What is the difference between an MRes, MPhil, PhD and Professional Doctorate?
The Doctor of Philosophy (PhD) requires your work to make an original contribution to knowledge in your field of study. You will be expected to show evidence of systematic study; and of independent, critical and original thinking; while your thesis should be worthy of publication in whole or part. A PhD thesis is up to 80,000 words in length and is the culmination of 3 years full-time or 6 years part-time study.
The Master of Philosophy (MPhil) requires a shorter period of study than the PhD, approximately 2 years full-time or 4 years part-time and conclude with a thesis of up to 40,000 words. The thesis should demonstrate your ability to undertake an appropriate research programme and to produce a critical analysis of existing knowledge in your field of study. The need for originality in the MPhil is less than what is required for the PhD.

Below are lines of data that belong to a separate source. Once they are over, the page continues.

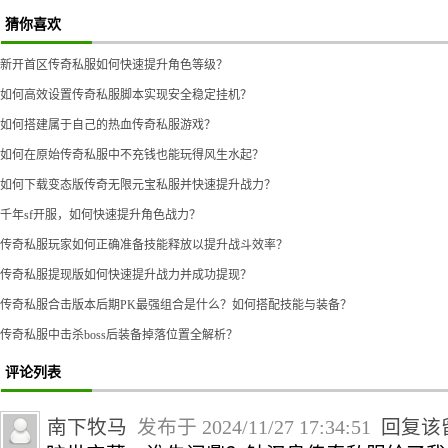
猜你喜欢
新开首区传奇私服如何快速提升角色等级？
如何高效设置传奇私服脚本实现安全稳定挂机？
如何搭建属于自己的热血传奇私服游戏？
如何在原始传奇私服中不充钱也能玩得风生水起？
如何下载变态版传奇无限元宝私服并快速提升战力？
千年sf开服，如何快速提升角色战力？
传奇私服玩家如何正确准备技能释放以提升战斗效率？
传奇私服提现版如何快速提升战力并成功提现？
传奇私服合击版本后期PK最强组合是什么？如何搭配技能与装备？
传奇私服中击杀boss后装备掉落位置全解析？
评论列表
南下牧马
发布于 2024/11/27 17:34:51
回复该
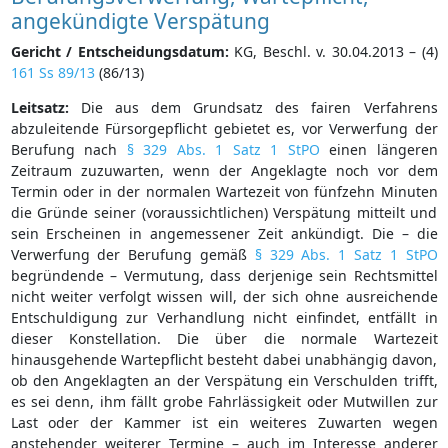
angekündigte Verspätung
Gericht / Entscheidungsdatum:
KG, Beschl. v. 30.04.2013 – (4)
161 Ss 89/13
(86/13)
Leitsatz:
Die aus dem Grundsatz des fairen Verfahrens
abzuleitende Fürsorgepflicht gebietet es, vor Verwerfung der
Berufung nach
§ 329 Abs. 1 Satz 1 StPO
einen längeren
Zeitraum zuzuwarten, wenn der Angeklagte noch vor dem
Termin oder in der normalen Wartezeit von fünfzehn Minuten
die Gründe seiner (voraussichtlichen) Verspätung mitteilt und
sein Erscheinen in angemessener Zeit ankündigt. Die – die
Verwerfung der Berufung gemäß
§ 329 Abs. 1 Satz 1 StPO
begründende – Vermutung, dass derjenige sein Rechtsmittel
nicht weiter verfolgt wissen will, der sich ohne ausreichende
Entschuldigung zur Verhandlung nicht einfindet, entfällt in
dieser Konstellation. Die über die normale Wartezeit
hinausgehende Wartepflicht besteht dabei unabhängig davon,
ob den Angeklagten an der Verspätung ein Verschulden trifft,
es sei denn, ihm fällt grobe Fahrlässigkeit oder Mutwillen zur
Last oder der Kammer ist ein weiteres Zuwarten wegen
anstehender weiterer Termine – auch im Interesse anderer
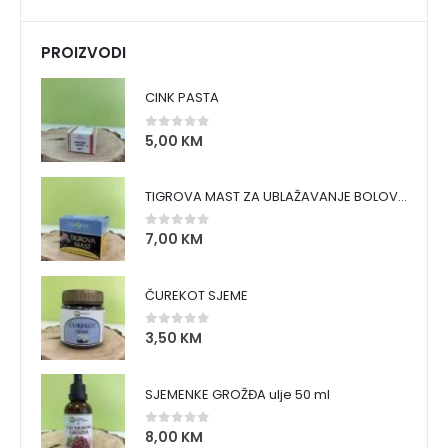
PROIZVODI
CINK PASTA
5,00
KM
0
out of 5
TIGROVA MAST ZA UBLAŽAVANJE BOLOVA I ZAGRIJAVANJE MIŠIĆA
7,00
KM
0
out of 5
ČUREKOT SJEME
3,50
KM
0
out of 5
SJEMENKE GROŽĐA ulje 50 ml
8,00
KM
0
out of 5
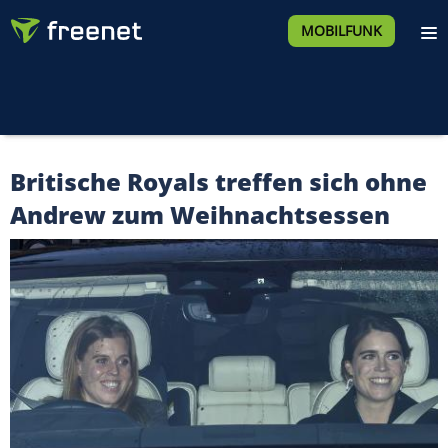
MOBILFUNK
Britische Royals treffen sich ohne
Andrew zum Weihnachtsessen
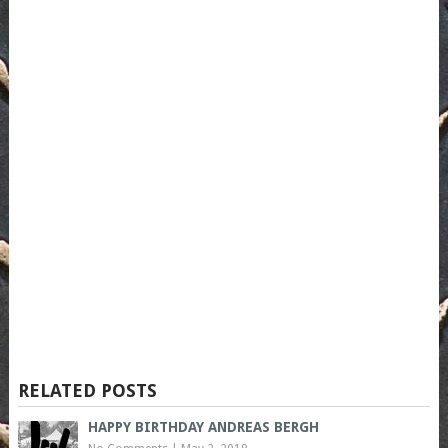
RELATED POSTS
HAPPY BIRTHDAY ANDREAS BERGH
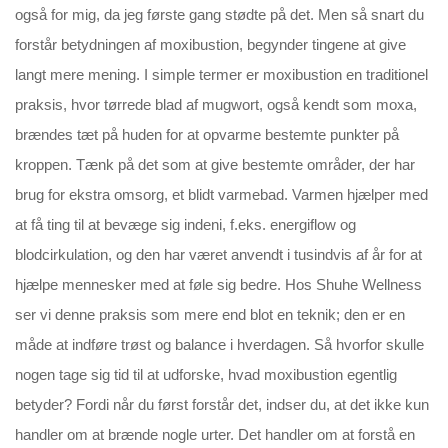
også for mig, da jeg første gang stødte på det. Men så snart du
forstår betydningen af moxibustion, begynder tingene at give
langt mere mening. I simple termer er moxibustion en traditionel
praksis, hvor tørrede blad af mugwort, også kendt som moxa,
brændes tæt på huden for at opvarme bestemte punkter på
kroppen. Tænk på det som at give bestemte områder, der har
brug for ekstra omsorg, et blidt varmebad. Varmen hjælper med
at få ting til at bevæge sig indeni, f.eks. energiflow og
blodcirkulation, og den har været anvendt i tusindvis af år for at
hjælpe mennesker med at føle sig bedre. Hos Shuhe Wellness
ser vi denne praksis som mere end blot en teknik; den er en
måde at indføre trøst og balance i hverdagen. Så hvorfor skulle
nogen tage sig tid til at udforske, hvad moxibustion egentlig
betyder? Fordi når du først forstår det, indser du, at det ikke kun
handler om at brænde nogle urter. Det handler om at forstå en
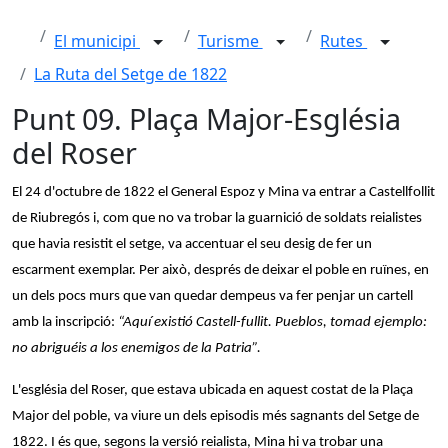
El municipi
Turisme
Rutes
La Ruta del Setge de 1822
Punt 09. Plaça Major-Església
del Roser
El 24 d'octubre de 1822 el General Espoz y Mina va entrar a Castellfollit
de Riubregós i, com que no va trobar la guarnició de soldats reialistes
que havia resistit el setge, va accentuar el seu desig de fer un
escarment exemplar. Per això, després de deixar el poble en ruïnes, en
un dels pocs murs que van quedar dempeus va fer penjar un cartell
amb la inscripció:
“Aquí existió Castell-fullit. Pueblos, tomad ejemplo:
no abriguéis a los enemigos de la Patria”.
L'església del Roser, que estava ubicada en aquest costat de la Plaça
Major del poble, va viure un dels episodis més sagnants del Setge de
1822. I és que, segons la versió reialista, Mina hi va trobar una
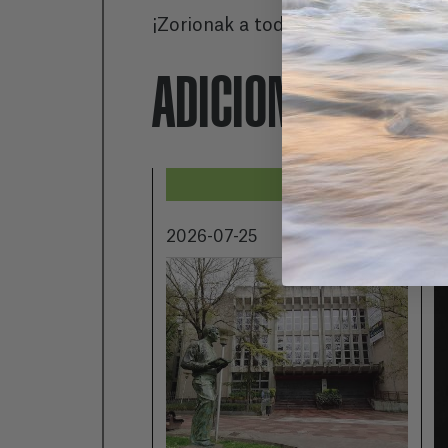
¡Zorionak a todas las personas pr
ADICIONALMENT
2026-07-25
2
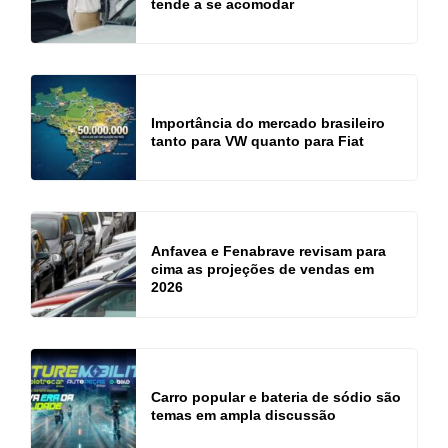
tende a se acomodar
Importância do mercado brasileiro
tanto para VW quanto para Fiat
Anfavea e Fenabrave revisam para
cima as projeções de vendas em
2026
Carro popular e bateria de sódio são
temas em ampla discussão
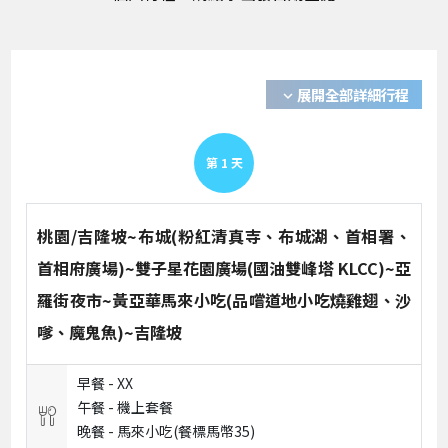
展開全部詳細行程
expand_more
第
1
天
桃園/吉隆坡~布城(粉紅清真寺、布城湖、首相署、
首相府廣場)~雙子星花園廣場(國油雙峰塔 KLCC)~亞
羅街夜市~黃亞華馬來小吃(品嚐道地小吃燒雞翅、沙
嗲、魔鬼魚)~吉隆坡
早餐 -
XX
午餐 -
機上套餐
晚餐 -
馬來小吃(餐標馬幣35)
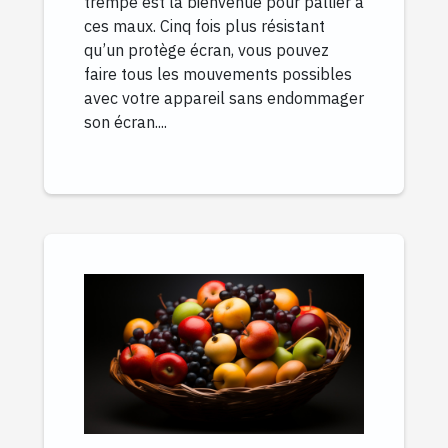
trempé est la bienvenue pour pallier à
ces maux. Cinq fois plus résistant
qu’un protège écran, vous pouvez
faire tous les mouvements possibles
avec votre appareil sans endommager
son écran....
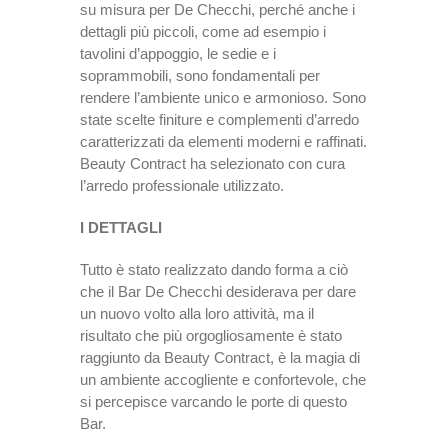
su misura per De Checchi, perché anche i
dettagli più piccoli, come ad esempio i
tavolini d’appoggio, le sedie e i
soprammobili, sono fondamentali per
rendere l’ambiente unico e armonioso. Sono
state scelte finiture e complementi d’arredo
caratterizzati da elementi moderni e raffinati.
Beauty Contract ha selezionato con cura
l’arredo professionale utilizzato.
I DETTAGLI
Tutto è stato realizzato dando forma a ciò
che il Bar De Checchi desiderava per dare
un nuovo volto alla loro attività, ma il
risultato che più orgogliosamente è stato
raggiunto da Beauty Contract, è la magia di
un ambiente accogliente e confortevole, che
si percepisce varcando le porte di questo
Bar.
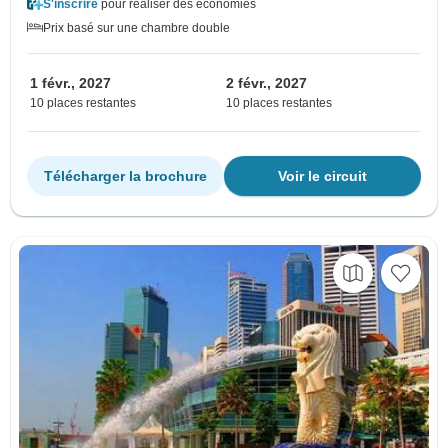
S'inscrire
pour réaliser des économies
Prix basé sur une chambre double
1 févr., 2027
2 févr., 2027
10 places restantes
10 places restantes
Télécharger la brochure
Voir le circuit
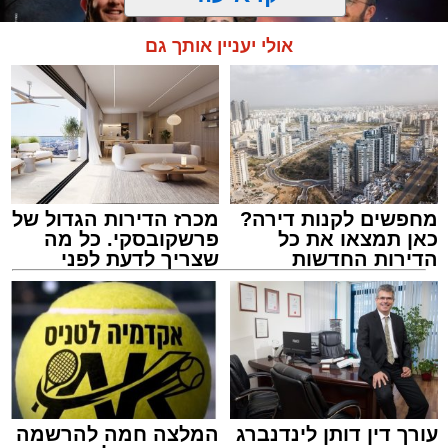
אולי יעניין אותך גם
מחפשים לקנות דירה?
מכרז הדירות הגדול של
המרכז למורשת
כאן תמצאו את כל
פרשקובסקי. כל מה
מנהל האתר / 10:42 06.08.26
הדירות החדשות
שצריך לדעת לפני
למכירה באשדוד >>>
שמגישים הצעה לדירה
באשדוד
תגים:
המרכז למורשת
,
"מהות"
עורך דין דותן לינדנברג
המלצה חמה להרשמה
ימים ספורים לתום בין הזמנים אב שהיה גדוש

Whilst the Professional Doctorate is equivalent to the PhD, it varies in two ways: 1) There is a considerable weighting given to a taught component which comprises an integral and key part of the programme, and the assessment of the taught component contributes directly towards the final award. 2) The thesis produced by Professional Doctorate students will make an original contribution to knowledge within the relevant area or areas of professional practice.
The Masters by Research (MRes) is an advanced postgraduate degree which can either be taken as a stand-alone qualification or as progression route into doctoral research. Unlike the MPhil, it has a taught component (60 credits of research methods modules), followed by a 120 credit thesis. The MRes also differs from a taught MA or MSc course by placing particular emphasis on the large research thesis and fewer taught modules.